Does not wanting jewelry on my hands sound like an excuse? It really does bother me, but I have the type of physiology that can tell thread count and fabric constitution by touch. I detest certain fabrics, especially synthetics. It might be genetic. I have one kid who forever ran around with a hole in the neck of his shirts where I had to rip the tag out. Cutting it out wasn’t good enough—it was still touching him. It had to be torn out completely. It doesn’t help that they make those suckers out of plastic and sew them with fishing line anymore.


That was the same kid who rolled around the floor of the shoe store yelling that the shoes were touching him too. Isn’t that a tad dramatic for a perfectly “normal” college student? Kidding. But not really.

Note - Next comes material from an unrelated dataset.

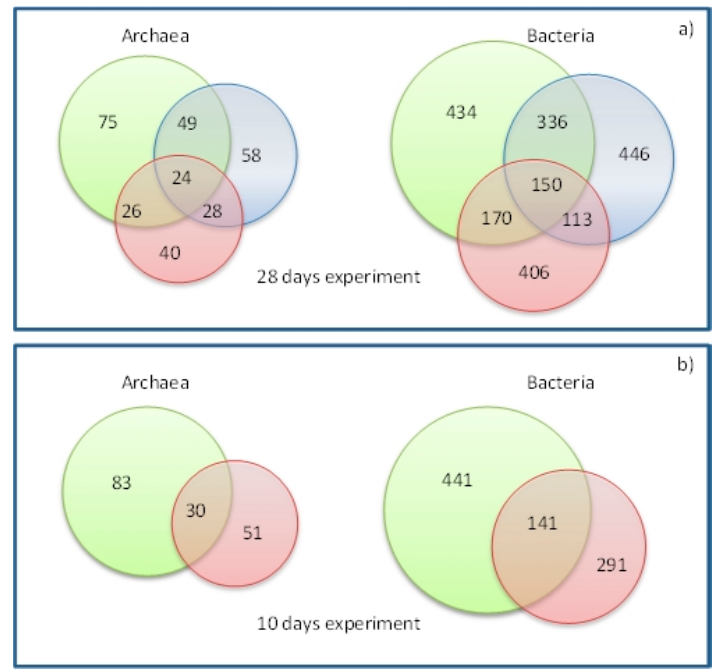
Figure 4. Venn diagrams representing the shared OTUs between samples from the batch tests after the different inoculum treatments, ( a ) 28-day experiment (days 7, 14, 21 and 28), and ( b ) 10-day experiment (days 1, 3, 6 and 10). Each set of samples is differentiated by the colors. Green color refers to the CR samples with BW and control inoculum, red color to TH samples with BW and inoculum thermal treatment, and blue color to FR samples with BW and inoculum freeze-thaw treatment.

Somewhere in my stacks of home movies are scenes of little girls bursting into the house with pretty Easter dresses yanked up over their heads as they ran around blindly screaming, “Take it off! Take it off! It hurts! Oh! It hurts!”

So I suppose one might think it is a freaky genetic preference, but the fact is I did endure wearing it for years. Yet at some point the fact that I didn't like wearing it overrode the expectation to wear it. 


In an awfully big nutshell that’s why I don’t wear a wedding ring. I love my husband. He’s my best friend (and nemesis during hunting and fishing season). He’s my lover. My boyfriend. And my prey during static electricity woolen socks season. But I’m not going to do that wedding ring thing, and I know for a fact we’re not the only ones. What about you? How important do you think wearing your wedding ring is? And at what point does preference override tradition?




10 comments:

  1. I don't wear my wedding rings either. I took mine off years ago before a scuba liveaboard dive trip and never put them back on. Yes, we both get asked, but it's a personal choice not to wear them.

    ReplyDelete
  2. I knew I wasn't alone in this.

    ReplyDelete
  3. I laughed all the way through this. I can't judge anyone for not liking how something feels. After all, I'm a touch sensitive individual and velvet will literally reduce me to tears.
    I touch everything when I walk through clothing stores, and the things I don't like the feel of don't go on my body.

    I hear you.

    ReplyDelete
  4. We're the opposite. My husband *can't* take his off; he broke his ring-finger knuckle years ago and didn't take the ring off while it healed, only it healed larger than before and now the ring is permanent. I don't notice mine when I'm wearing it, but when I take it off to clean it, I feel its absence and keep touching my finger as my mind shrieks "Where's my ring?! Have I lost it? Oh, right..." every few minutes.

    ReplyDelete
  5. Kelsey--It's good to get got. How do you feel about crushed velvet?

    ReplyDelete
  6. Kella - It stresses me out, albeit very slightly, to think that the ring won't come off your husband's finger. Sigh. At least he never has to worry about losing it!





    ReplyDelete
  7. I wear mine and my hubby wears his but I don't like earrings. I have virgin earlobes and I have to look away at the sight of needles. My mom tried when I was little and I ran kicking and screaming away from the piercing kiosk. I also only have one tattoo and I got it done on my shoulder blade just so I didn't have to look.

    ReplyDelete
  8. I don't really wear jewelry around the house, but I feel weird going out without a ring and something on m left wrist.

    ReplyDelete
  9. Lady Draon--I'm impressed with the tat no matter where it's at. I could never choose. I'm holding out for the kind they can change with my whims. ;)

    ReplyDelete
  10. Ashley P--The only time I feel weird about it is if someone presses us about why we don't wear them.